##### TEXT PROVIDED
This is not a fiction but a harrowing experience of Alhassan Abugri, a 40-year-old man with visual impairment in Bawku in the Upper East Region.

On that fateful day in 2023, Mr Abugri had visited a friend at one of the suburbs with the support of his son and was returning home when he was caught up in a gunfire in a renewed chieftaincy clash.

While everybody was running helter-skelter for their lives, he said he was left stranded and had to leave his fate to God.

According to him, it took the timely intervention of some security operatives who rescued and escorted him to his house.

Narrating his ordeal to Graphic Online, he lamented that “I have lost my menial business I was doing to take care of my wife and six children due to the recurring conflict, and now things have become very hard for me, and I can’t even feed my family”.

Just like Mr Abugri, Haruna Samira, a 45-year-old physically challenged woman has also had his world turned upside down by the protracted chieftaincy conflict in Bawku.

She said in the peak of the disturbance last year, she had to close down her small shop which she was depending on for livelihood to seek refuge in the village.

“When the town became very hot, I had to run to my village for safety. Though, now it is a bit calm, and I have returned to the town, I am very scared to open the shop because it is located at one of the hotspots” she said.

Ms Haruna indicated that now the only way of survival for her was to rely on the benevolence of people.


Mr Abugri and Ms Samira are part of a number of Persons with Disabilities (PWDs) in the Bawku Municipality who are bearing the brunt of the conflict.
##########
##### SOURCE MATERIAL
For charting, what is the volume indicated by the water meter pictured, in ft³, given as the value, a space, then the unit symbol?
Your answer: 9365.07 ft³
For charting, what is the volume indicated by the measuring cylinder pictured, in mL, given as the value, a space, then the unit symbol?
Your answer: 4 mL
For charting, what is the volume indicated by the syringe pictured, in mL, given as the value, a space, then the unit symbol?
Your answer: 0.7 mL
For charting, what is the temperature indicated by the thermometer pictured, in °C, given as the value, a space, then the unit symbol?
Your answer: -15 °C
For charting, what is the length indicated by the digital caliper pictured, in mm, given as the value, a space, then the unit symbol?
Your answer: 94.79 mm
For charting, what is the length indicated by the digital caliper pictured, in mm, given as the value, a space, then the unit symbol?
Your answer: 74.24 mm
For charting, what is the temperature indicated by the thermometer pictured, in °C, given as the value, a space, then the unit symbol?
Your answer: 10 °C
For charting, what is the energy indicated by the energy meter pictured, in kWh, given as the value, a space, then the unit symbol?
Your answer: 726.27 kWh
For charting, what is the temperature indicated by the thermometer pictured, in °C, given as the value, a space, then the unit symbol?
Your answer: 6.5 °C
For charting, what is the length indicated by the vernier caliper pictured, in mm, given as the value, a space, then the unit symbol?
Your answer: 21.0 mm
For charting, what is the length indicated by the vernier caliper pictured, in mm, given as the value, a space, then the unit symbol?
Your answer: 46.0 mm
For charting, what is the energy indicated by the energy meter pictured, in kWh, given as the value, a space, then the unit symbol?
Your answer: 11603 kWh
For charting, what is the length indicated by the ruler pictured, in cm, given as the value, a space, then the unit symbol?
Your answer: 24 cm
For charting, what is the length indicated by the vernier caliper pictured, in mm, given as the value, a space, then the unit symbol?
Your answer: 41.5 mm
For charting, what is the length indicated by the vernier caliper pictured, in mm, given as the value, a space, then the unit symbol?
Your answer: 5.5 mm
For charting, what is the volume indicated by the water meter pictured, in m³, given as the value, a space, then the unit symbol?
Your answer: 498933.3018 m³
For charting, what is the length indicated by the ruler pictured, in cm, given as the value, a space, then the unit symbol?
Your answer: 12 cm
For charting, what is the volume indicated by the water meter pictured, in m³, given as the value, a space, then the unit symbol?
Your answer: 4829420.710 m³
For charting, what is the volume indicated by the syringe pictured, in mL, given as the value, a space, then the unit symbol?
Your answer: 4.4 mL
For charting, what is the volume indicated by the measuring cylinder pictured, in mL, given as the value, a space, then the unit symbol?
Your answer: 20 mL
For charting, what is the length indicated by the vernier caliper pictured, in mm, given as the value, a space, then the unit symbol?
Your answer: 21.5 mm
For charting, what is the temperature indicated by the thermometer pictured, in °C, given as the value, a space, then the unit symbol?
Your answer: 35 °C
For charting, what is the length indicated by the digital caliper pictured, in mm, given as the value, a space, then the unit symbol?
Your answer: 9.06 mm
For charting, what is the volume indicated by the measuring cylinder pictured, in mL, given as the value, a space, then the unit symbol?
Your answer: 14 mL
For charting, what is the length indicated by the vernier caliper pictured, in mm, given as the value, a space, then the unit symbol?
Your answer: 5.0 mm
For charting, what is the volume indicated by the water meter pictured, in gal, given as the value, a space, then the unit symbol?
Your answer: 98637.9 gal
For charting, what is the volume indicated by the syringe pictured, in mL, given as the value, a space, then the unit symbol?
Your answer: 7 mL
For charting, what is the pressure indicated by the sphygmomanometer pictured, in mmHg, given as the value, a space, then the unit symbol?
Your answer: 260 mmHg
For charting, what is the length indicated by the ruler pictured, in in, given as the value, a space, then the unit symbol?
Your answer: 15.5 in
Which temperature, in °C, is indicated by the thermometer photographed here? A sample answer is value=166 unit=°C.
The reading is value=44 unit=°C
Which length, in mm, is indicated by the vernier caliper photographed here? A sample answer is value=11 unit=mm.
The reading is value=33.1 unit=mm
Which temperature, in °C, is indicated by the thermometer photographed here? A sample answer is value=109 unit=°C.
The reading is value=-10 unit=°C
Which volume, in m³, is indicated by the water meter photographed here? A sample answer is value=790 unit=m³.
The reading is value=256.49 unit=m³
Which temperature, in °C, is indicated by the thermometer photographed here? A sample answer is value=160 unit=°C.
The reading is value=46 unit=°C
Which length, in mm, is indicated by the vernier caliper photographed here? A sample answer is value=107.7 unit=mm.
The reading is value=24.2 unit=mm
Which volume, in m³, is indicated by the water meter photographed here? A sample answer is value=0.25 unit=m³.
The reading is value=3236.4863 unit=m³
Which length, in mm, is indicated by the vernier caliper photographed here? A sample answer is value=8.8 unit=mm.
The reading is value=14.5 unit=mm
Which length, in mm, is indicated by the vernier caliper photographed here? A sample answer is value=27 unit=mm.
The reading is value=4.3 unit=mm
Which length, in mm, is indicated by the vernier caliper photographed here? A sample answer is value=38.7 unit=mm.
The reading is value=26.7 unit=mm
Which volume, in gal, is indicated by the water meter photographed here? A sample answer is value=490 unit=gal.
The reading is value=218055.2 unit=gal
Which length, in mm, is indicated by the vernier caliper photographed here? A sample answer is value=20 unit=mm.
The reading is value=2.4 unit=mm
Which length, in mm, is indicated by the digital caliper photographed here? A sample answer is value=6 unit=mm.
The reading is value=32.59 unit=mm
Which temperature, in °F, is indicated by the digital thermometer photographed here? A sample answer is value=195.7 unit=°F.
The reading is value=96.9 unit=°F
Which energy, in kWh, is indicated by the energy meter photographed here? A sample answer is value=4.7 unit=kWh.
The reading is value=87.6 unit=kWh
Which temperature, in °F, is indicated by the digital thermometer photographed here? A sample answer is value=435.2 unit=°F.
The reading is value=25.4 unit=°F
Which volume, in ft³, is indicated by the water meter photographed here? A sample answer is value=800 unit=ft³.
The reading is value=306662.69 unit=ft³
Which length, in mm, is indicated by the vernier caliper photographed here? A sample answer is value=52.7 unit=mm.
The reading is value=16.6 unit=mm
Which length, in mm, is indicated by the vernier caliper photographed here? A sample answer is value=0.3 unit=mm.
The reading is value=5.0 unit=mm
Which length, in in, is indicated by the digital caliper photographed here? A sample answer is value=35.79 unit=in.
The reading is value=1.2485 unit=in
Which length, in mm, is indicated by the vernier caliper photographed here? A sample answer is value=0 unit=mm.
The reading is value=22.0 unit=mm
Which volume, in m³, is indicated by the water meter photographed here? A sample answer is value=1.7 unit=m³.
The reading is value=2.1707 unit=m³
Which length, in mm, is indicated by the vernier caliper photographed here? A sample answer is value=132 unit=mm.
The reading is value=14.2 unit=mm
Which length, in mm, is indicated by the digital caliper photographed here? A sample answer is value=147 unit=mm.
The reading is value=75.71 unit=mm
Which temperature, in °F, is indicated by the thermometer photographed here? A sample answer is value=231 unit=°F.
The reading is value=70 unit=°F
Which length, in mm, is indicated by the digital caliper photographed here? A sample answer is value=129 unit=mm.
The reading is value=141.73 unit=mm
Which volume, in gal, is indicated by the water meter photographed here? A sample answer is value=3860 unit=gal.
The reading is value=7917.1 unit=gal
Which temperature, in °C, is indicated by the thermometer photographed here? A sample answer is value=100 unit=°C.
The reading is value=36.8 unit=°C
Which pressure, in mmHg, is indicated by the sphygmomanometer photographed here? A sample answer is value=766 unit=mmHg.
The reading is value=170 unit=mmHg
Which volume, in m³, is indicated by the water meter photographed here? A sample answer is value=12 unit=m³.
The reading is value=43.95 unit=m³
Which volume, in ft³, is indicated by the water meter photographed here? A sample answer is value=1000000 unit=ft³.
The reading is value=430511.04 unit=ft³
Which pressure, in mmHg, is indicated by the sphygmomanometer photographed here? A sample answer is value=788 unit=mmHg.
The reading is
##########
> **PROBLEM REQUIREMENTS**
Answer these questions from the Bawku conflict article:
(a) How many children does Alhassan Abugri say he has?
(b) Who rescued Mr Abugri during the gunfire and escorted him to his house?
(c) Where did the 45-year-old physically challenged woman go for safety at the peak of the disturbance?

> **PROBLEM SOLUTION**
(a) Six.
(b) Some security operatives.
(c) Her village.